WORK ITEM: For this exercise, copy each line of the records that contains the word "down".

___ SUPPLIED DATA

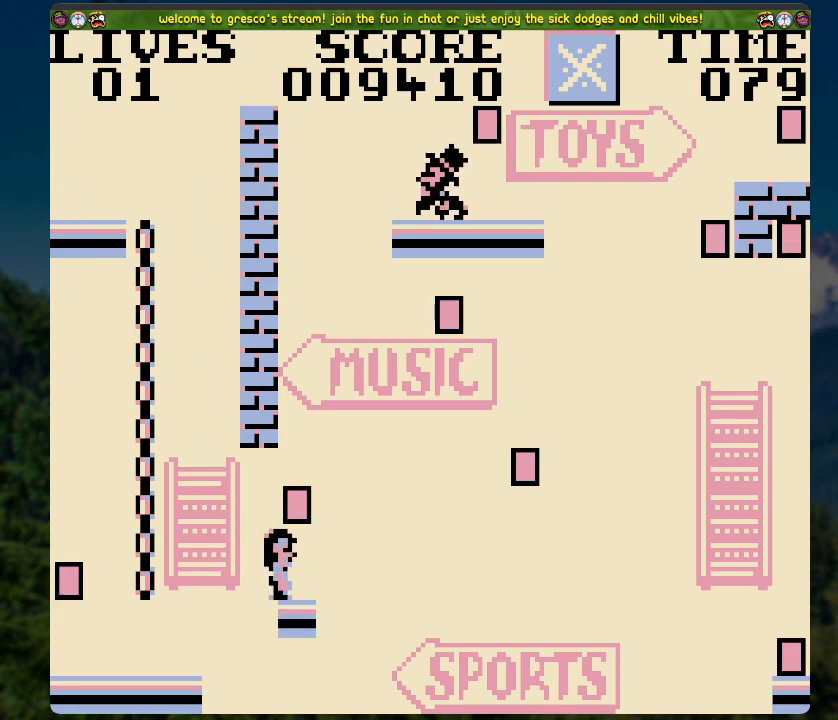
{"buttons": [], "left_stick": "center", "right_stick": "center", "events": []}
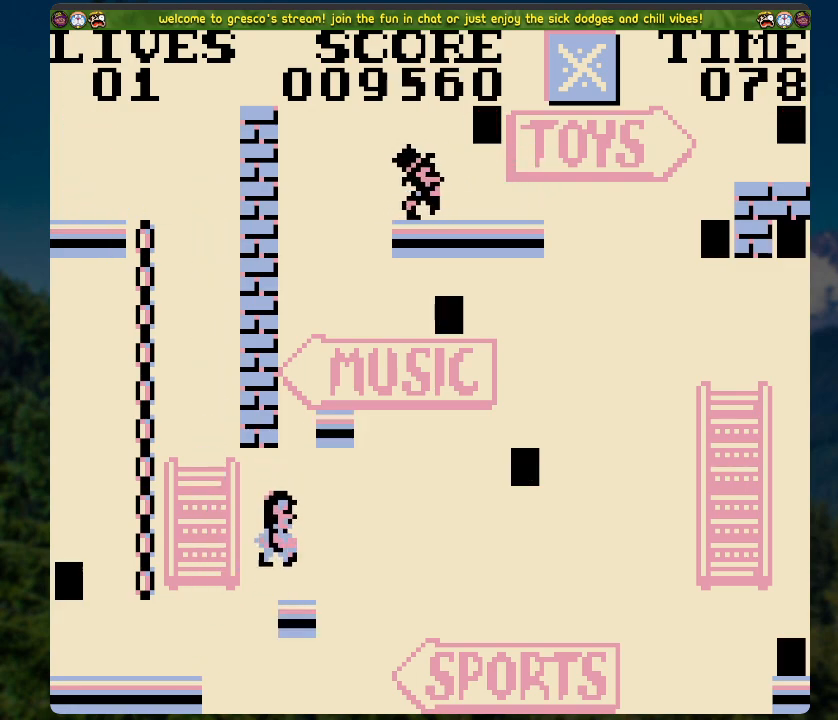
{"buttons": ["A", "DPAD_RIGHT"], "left_stick": "center", "right_stick": "center", "events": [[117, "DPAD_RIGHT", "down"], [251, "A", "down"]]}
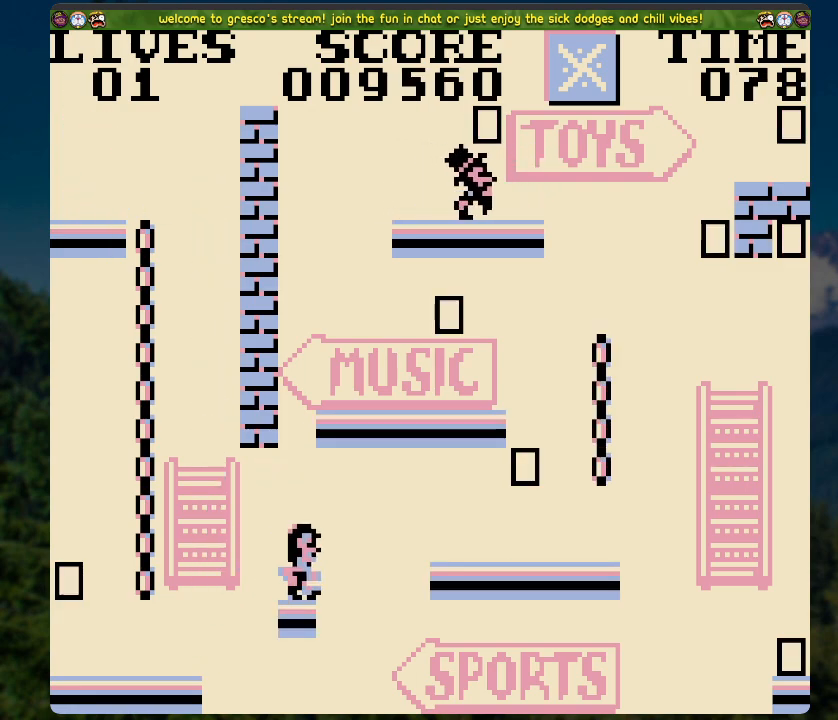
{"buttons": [], "left_stick": "center", "right_stick": "center", "events": [[335, "A", "up"], [435, "DPAD_RIGHT", "up"]]}
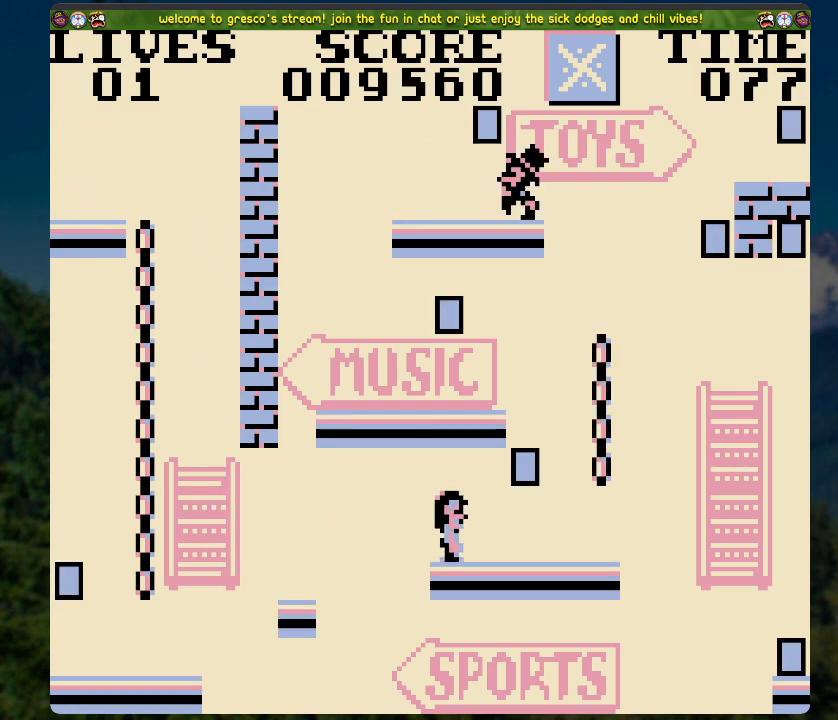
{"buttons": ["DPAD_RIGHT"], "left_stick": "center", "right_stick": "center", "events": [[452, "DPAD_RIGHT", "down"]]}
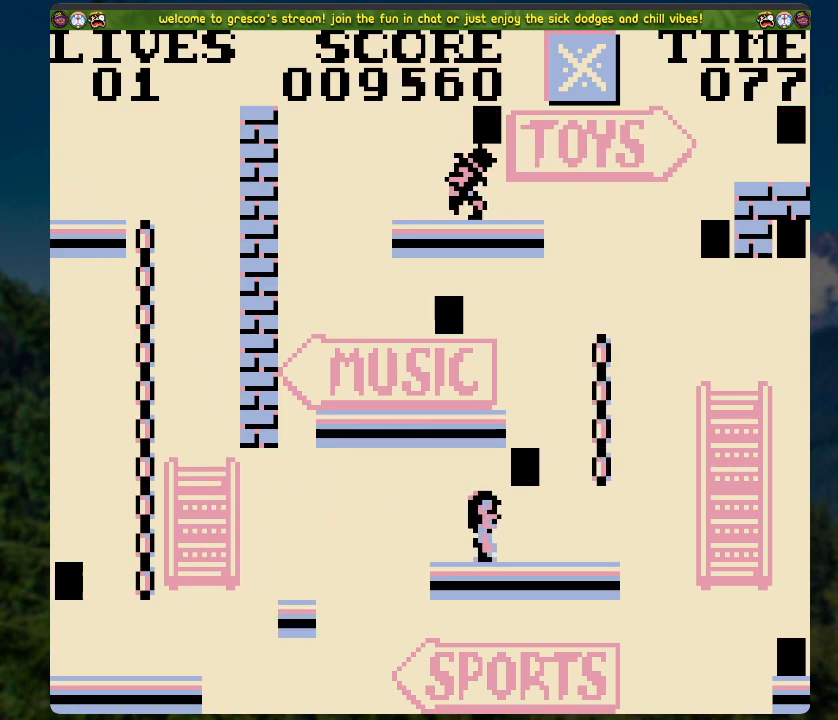
{"buttons": ["A"], "left_stick": "center", "right_stick": "center", "events": [[384, "DPAD_RIGHT", "up"], [502, "A", "down"]]}
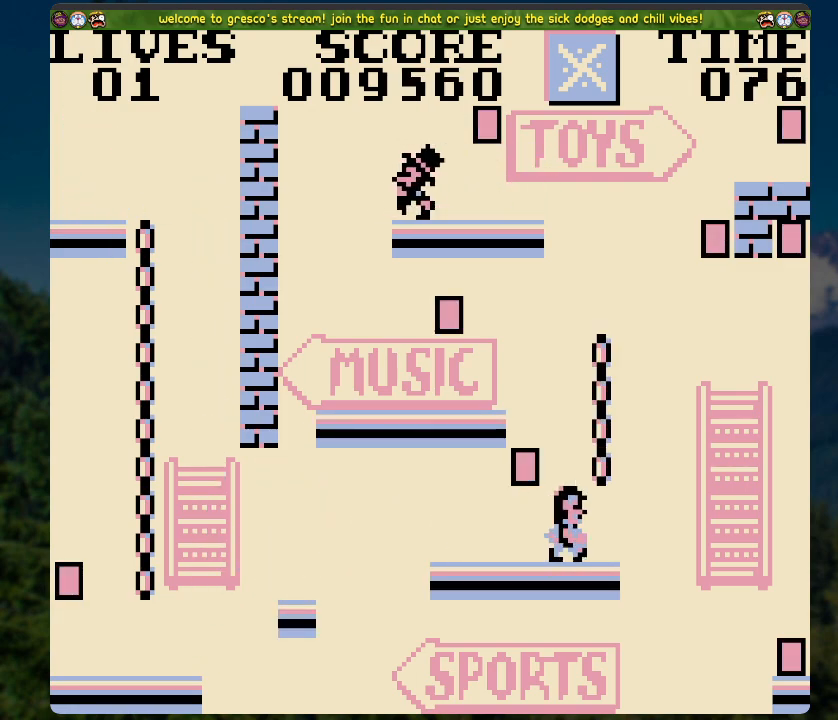
{"buttons": ["DPAD_UP"], "left_stick": "center", "right_stick": "center", "events": [[133, "DPAD_UP", "down"], [267, "A", "up"]]}
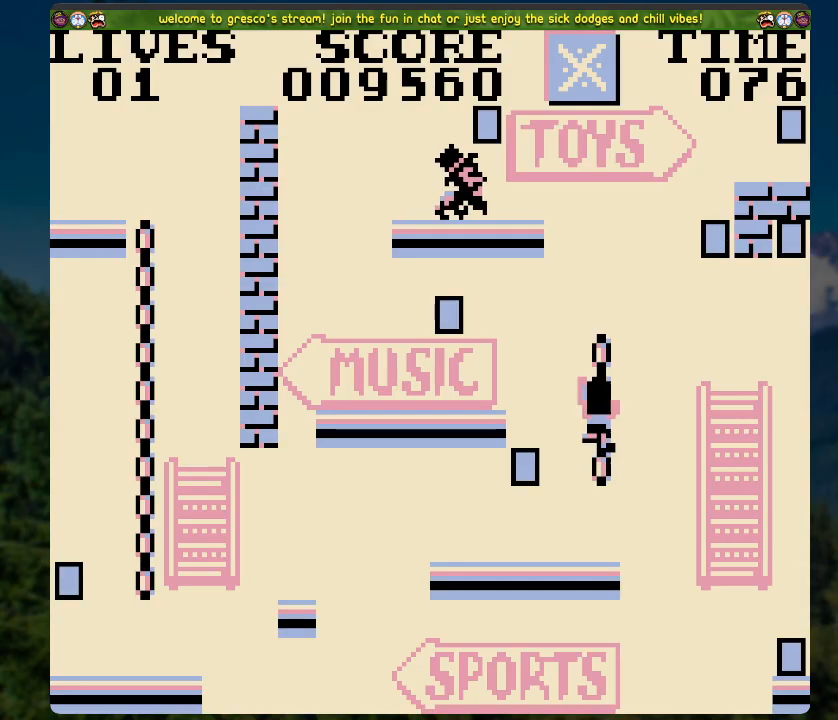
{"buttons": ["DPAD_UP"], "left_stick": "center", "right_stick": "center", "events": []}
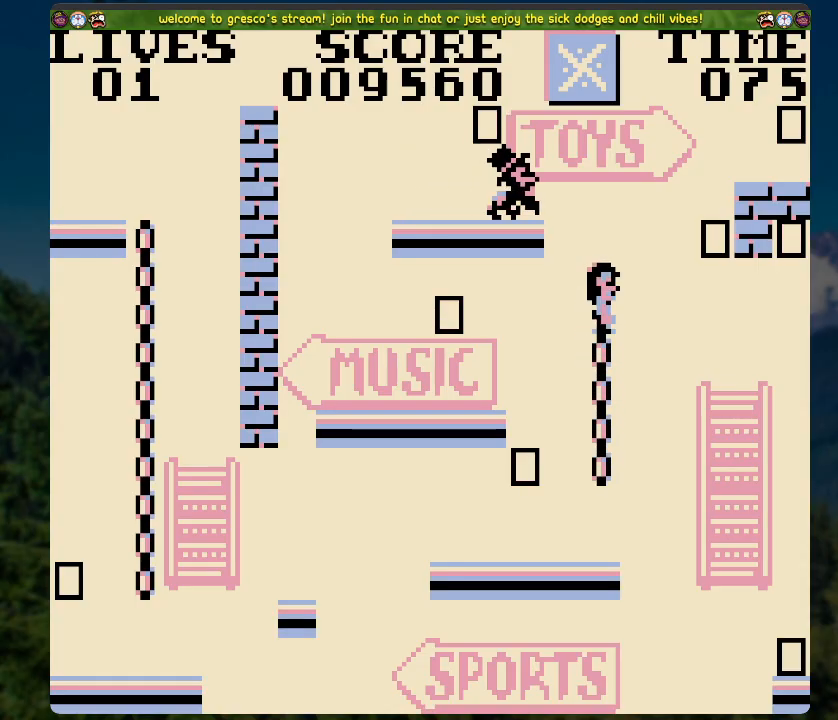
{"buttons": [], "left_stick": "center", "right_stick": "center", "events": [[100, "DPAD_UP", "up"]]}
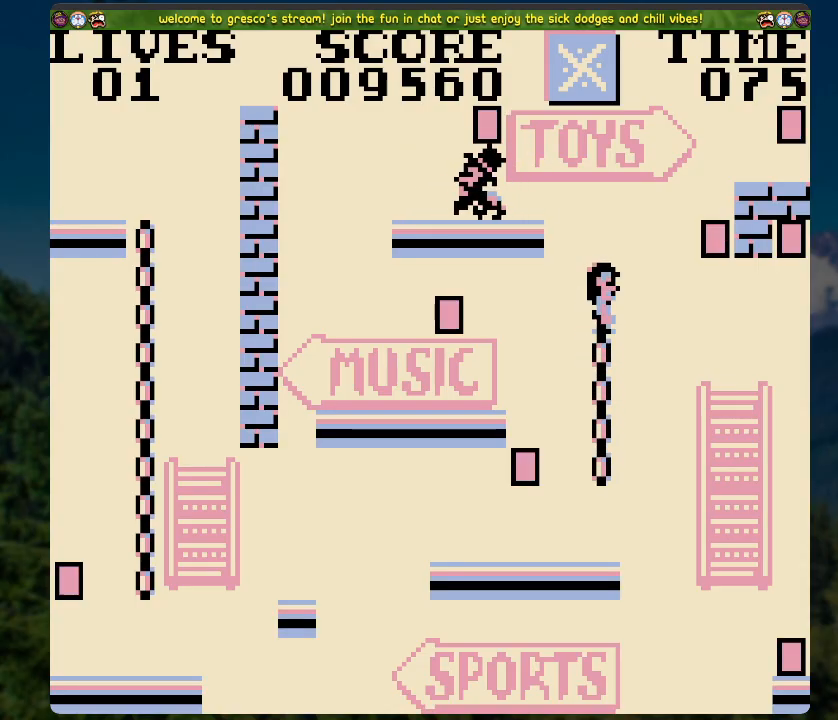
{"buttons": ["DPAD_LEFT"], "left_stick": "center", "right_stick": "center", "events": [[84, "A", "down"], [84, "DPAD_LEFT", "down"], [134, "A", "up"], [234, "DPAD_LEFT", "up"], [368, "DPAD_LEFT", "down"]]}
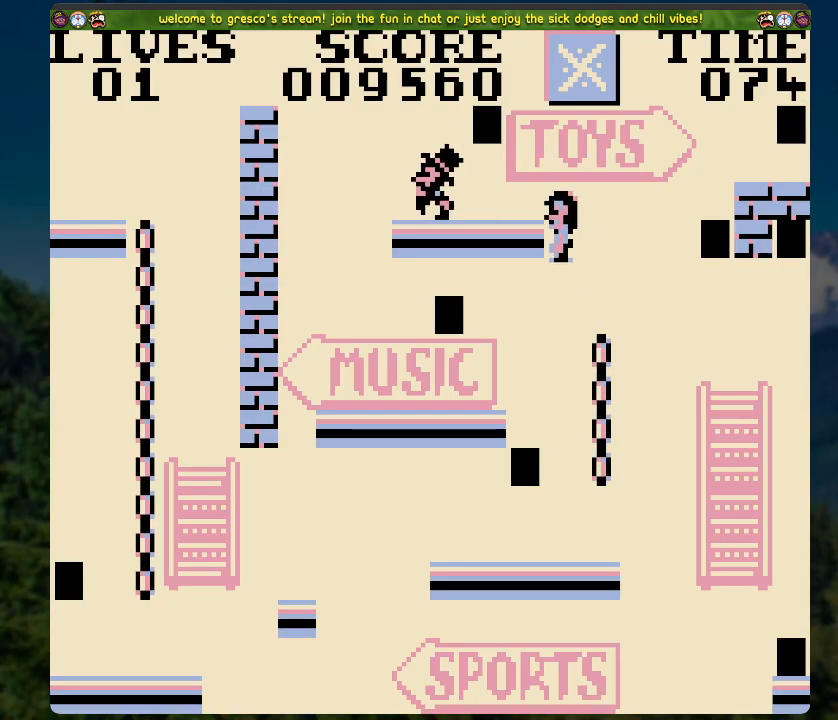
{"buttons": [], "left_stick": "center", "right_stick": "center", "events": [[385, "DPAD_LEFT", "up"]]}
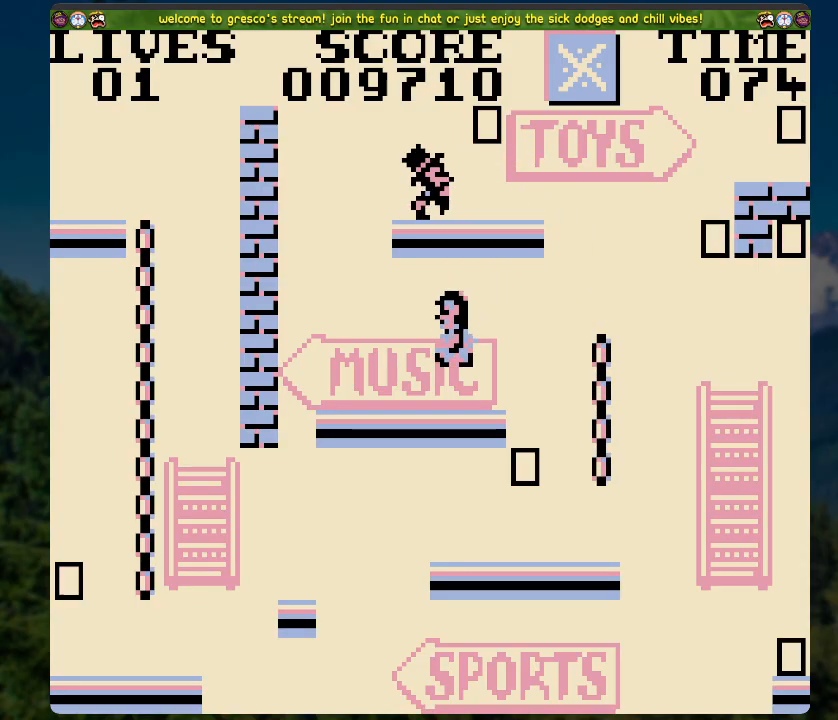
{"buttons": ["A", "DPAD_RIGHT"], "left_stick": "center", "right_stick": "center", "events": [[184, "DPAD_RIGHT", "down"], [452, "A", "down"]]}
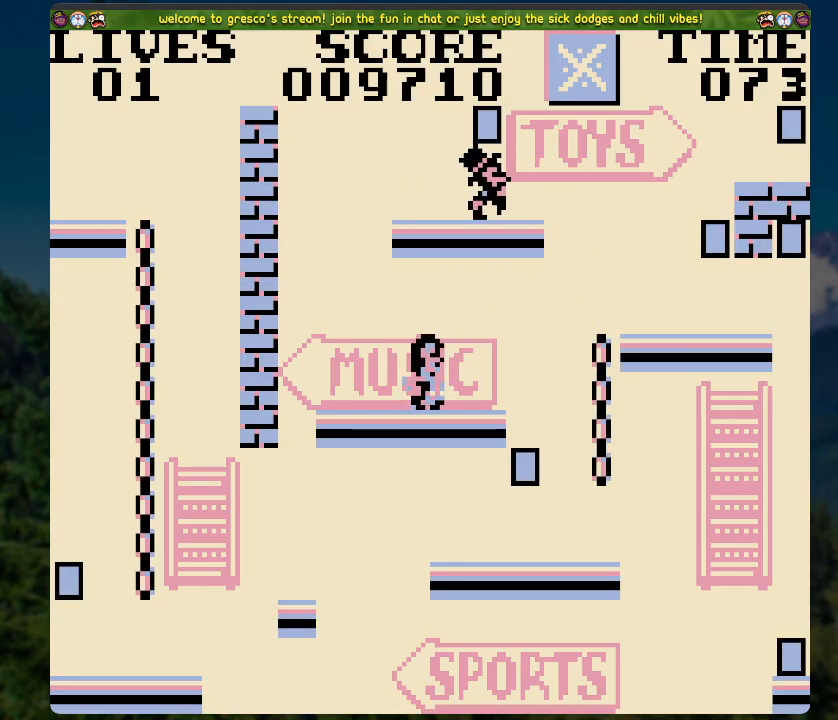
{"buttons": ["A", "DPAD_RIGHT"], "left_stick": "center", "right_stick": "center", "events": []}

______

TASK SOLUTION:
{"buttons": ["A", "DPAD_RIGHT"], "left_stick": "center", "right_stick": "center", "events": [[117, "DPAD_RIGHT", "down"], [251, "A", "down"]]}
{"buttons": ["DPAD_RIGHT"], "left_stick": "center", "right_stick": "center", "events": [[452, "DPAD_RIGHT", "down"]]}
{"buttons": ["A"], "left_stick": "center", "right_stick": "center", "events": [[384, "DPAD_RIGHT", "up"], [502, "A", "down"]]}
{"buttons": ["DPAD_UP"], "left_stick": "center", "right_stick": "center", "events": [[133, "DPAD_UP", "down"], [267, "A", "up"]]}
{"buttons": ["DPAD_LEFT"], "left_stick": "center", "right_stick": "center", "events": [[84, "A", "down"], [84, "DPAD_LEFT", "down"], [134, "A", "up"], [234, "DPAD_LEFT", "up"], [368, "DPAD_LEFT", "down"]]}
{"buttons": ["A", "DPAD_RIGHT"], "left_stick": "center", "right_stick": "center", "events": [[184, "DPAD_RIGHT", "down"], [452, "A", "down"]]}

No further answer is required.